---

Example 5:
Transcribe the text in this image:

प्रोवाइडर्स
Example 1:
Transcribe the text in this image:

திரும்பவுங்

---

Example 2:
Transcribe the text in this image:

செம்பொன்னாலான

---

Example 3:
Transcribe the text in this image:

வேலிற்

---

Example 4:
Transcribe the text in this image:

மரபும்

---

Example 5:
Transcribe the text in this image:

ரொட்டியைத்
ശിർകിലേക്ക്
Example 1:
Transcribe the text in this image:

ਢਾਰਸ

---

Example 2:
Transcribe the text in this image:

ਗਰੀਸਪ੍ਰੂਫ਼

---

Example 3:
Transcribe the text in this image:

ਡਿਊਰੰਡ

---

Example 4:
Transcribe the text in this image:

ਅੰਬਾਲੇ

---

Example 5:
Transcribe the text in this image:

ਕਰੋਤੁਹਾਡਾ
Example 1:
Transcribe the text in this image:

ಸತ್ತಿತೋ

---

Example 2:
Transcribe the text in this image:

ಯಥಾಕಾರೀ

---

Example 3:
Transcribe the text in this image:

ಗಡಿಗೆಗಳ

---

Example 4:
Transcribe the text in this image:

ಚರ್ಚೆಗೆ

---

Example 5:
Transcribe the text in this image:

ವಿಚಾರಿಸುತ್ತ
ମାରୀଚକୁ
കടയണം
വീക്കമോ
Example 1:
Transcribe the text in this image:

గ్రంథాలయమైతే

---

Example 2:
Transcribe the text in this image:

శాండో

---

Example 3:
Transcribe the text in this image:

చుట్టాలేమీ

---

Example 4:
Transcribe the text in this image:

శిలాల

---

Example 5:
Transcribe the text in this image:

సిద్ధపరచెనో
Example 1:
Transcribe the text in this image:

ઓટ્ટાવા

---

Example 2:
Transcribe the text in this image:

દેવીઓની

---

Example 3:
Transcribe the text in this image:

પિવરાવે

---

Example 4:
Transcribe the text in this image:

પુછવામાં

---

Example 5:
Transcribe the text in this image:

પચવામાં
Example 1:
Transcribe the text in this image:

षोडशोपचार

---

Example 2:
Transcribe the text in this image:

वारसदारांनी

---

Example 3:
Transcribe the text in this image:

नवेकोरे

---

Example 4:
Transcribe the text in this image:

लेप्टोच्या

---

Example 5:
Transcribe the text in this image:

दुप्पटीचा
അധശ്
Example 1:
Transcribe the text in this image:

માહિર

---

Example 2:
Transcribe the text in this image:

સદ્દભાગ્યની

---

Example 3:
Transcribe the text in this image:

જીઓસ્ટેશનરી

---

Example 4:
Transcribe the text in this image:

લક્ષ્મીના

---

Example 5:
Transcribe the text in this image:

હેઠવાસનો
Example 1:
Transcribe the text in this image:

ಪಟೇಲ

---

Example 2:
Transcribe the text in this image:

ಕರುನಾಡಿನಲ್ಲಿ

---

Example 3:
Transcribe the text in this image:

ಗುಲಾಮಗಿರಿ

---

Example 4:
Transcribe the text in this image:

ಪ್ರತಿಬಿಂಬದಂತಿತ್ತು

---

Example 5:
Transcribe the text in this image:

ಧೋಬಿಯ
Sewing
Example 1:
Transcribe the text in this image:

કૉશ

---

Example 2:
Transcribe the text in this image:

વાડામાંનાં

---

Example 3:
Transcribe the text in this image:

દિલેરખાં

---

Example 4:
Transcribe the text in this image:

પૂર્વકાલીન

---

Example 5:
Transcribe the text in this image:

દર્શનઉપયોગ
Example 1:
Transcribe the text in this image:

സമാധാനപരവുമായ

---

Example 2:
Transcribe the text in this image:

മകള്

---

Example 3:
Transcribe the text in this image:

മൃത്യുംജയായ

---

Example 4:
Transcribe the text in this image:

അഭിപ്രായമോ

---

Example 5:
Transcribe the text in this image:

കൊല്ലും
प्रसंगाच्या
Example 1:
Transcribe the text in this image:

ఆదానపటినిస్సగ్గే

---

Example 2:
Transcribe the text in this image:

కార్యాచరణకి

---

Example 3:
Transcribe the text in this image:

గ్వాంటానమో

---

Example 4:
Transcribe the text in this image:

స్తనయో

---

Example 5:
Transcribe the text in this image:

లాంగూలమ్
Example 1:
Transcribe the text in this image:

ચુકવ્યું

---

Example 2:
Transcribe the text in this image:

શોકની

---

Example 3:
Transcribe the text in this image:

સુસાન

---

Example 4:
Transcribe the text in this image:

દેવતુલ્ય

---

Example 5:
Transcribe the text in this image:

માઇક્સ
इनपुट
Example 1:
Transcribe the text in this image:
==*==
» Problem to work on
When you answer, retype all of the material exactly as it appears above.

» Answer box
---

Example 5:
Transcribe the text in this image:

प्रोवाइडर्स
Example 1:
Transcribe the text in this image:

திரும்பவுங்

---

Example 2:
Transcribe the text in this image:

செம்பொன்னாலான

---

Example 3:
Transcribe the text in this image:

வேலிற்

---

Example 4:
Transcribe the text in this image:

மரபும்

---

Example 5:
Transcribe the text in this image:

ரொட்டியைத்
ശിർകിലേക്ക്
Example 1:
Transcribe the text in this image:

ਢਾਰਸ

---

Example 2:
Transcribe the text in this image:

ਗਰੀਸਪ੍ਰੂਫ਼

---

Example 3:
Transcribe the text in this image:

ਡਿਊਰੰਡ

---

Example 4:
Transcribe the text in this image:

ਅੰਬਾਲੇ

---

Example 5:
Transcribe the text in this image:

ਕਰੋਤੁਹਾਡਾ
Example 1:
Transcribe the text in this image:

ಸತ್ತಿತೋ

---

Example 2:
Transcribe the text in this image:

ಯಥಾಕಾರೀ

---

Example 3:
Transcribe the text in this image:

ಗಡಿಗೆಗಳ

---

Example 4:
Transcribe the text in this image:

ಚರ್ಚೆಗೆ

---

Example 5:
Transcribe the text in this image:

ವಿಚಾರಿಸುತ್ತ
ମାରୀଚକୁ
കടയണം
വീക്കമോ
Example 1:
Transcribe the text in this image:

గ్రంథాలయమైతే

---

Example 2:
Transcribe the text in this image:

శాండో

---

Example 3:
Transcribe the text in this image:

చుట్టాలేమీ

---

Example 4:
Transcribe the text in this image:

శిలాల

---

Example 5:
Transcribe the text in this image:

సిద్ధపరచెనో
Example 1:
Transcribe the text in this image:

ઓટ્ટાવા

---

Example 2:
Transcribe the text in this image:

દેવીઓની

---

Example 3:
Transcribe the text in this image:

પિવરાવે

---

Example 4:
Transcribe the text in this image:

પુછવામાં

---

Example 5:
Transcribe the text in this image:

પચવામાં
Example 1:
Transcribe the text in this image:

षोडशोपचार

---

Example 2:
Transcribe the text in this image:

वारसदारांनी

---

Example 3:
Transcribe the text in this image:

नवेकोरे

---

Example 4:
Transcribe the text in this image:

लेप्टोच्या

---

Example 5:
Transcribe the text in this image:

दुप्पटीचा
അധശ്
Example 1:
Transcribe the text in this image:

માહિર

---

Example 2:
Transcribe the text in this image:

સદ્દભાગ્યની

---

Example 3:
Transcribe the text in this image:

જીઓસ્ટેશનરી

---

Example 4:
Transcribe the text in this image:

લક્ષ્મીના

---

Example 5:
Transcribe the text in this image:

હેઠવાસનો
Example 1:
Transcribe the text in this image:

ಪಟೇಲ

---

Example 2:
Transcribe the text in this image:

ಕರುನಾಡಿನಲ್ಲಿ

---

Example 3:
Transcribe the text in this image:

ಗುಲಾಮಗಿರಿ

---

Example 4:
Transcribe the text in this image:

ಪ್ರತಿಬಿಂಬದಂತಿತ್ತು

---

Example 5:
Transcribe the text in this image:

ಧೋಬಿಯ
Sewing
Example 1:
Transcribe the text in this image:

કૉશ

---

Example 2:
Transcribe the text in this image:

વાડામાંનાં

---

Example 3:
Transcribe the text in this image:

દિલેરખાં

---

Example 4:
Transcribe the text in this image:

પૂર્વકાલીન

---

Example 5:
Transcribe the text in this image:

દર્શનઉપયોગ
Example 1:
Transcribe the text in this image:

സമാധാനപരവുമായ

---

Example 2:
Transcribe the text in this image:

മകള്

---

Example 3:
Transcribe the text in this image:

മൃത്യുംജയായ

---

Example 4:
Transcribe the text in this image:

അഭിപ്രായമോ

---

Example 5:
Transcribe the text in this image:

കൊല്ലും
प्रसंगाच्या
Example 1:
Transcribe the text in this image:

ఆదానపటినిస్సగ్గే

---

Example 2:
Transcribe the text in this image:

కార్యాచరణకి

---

Example 3:
Transcribe the text in this image:

గ్వాంటానమో

---

Example 4:
Transcribe the text in this image:

స్తనయో

---

Example 5:
Transcribe the text in this image:

లాంగూలమ్
Example 1:
Transcribe the text in this image:

ચુકવ્યું

---

Example 2:
Transcribe the text in this image:

શોકની

---

Example 3:
Transcribe the text in this image:

સુસાન

---

Example 4:
Transcribe the text in this image:

દેવતુલ્ય

---

Example 5:
Transcribe the text in this image:

માઇક્સ
इनपुट
Example 1:
Transcribe the text in this image:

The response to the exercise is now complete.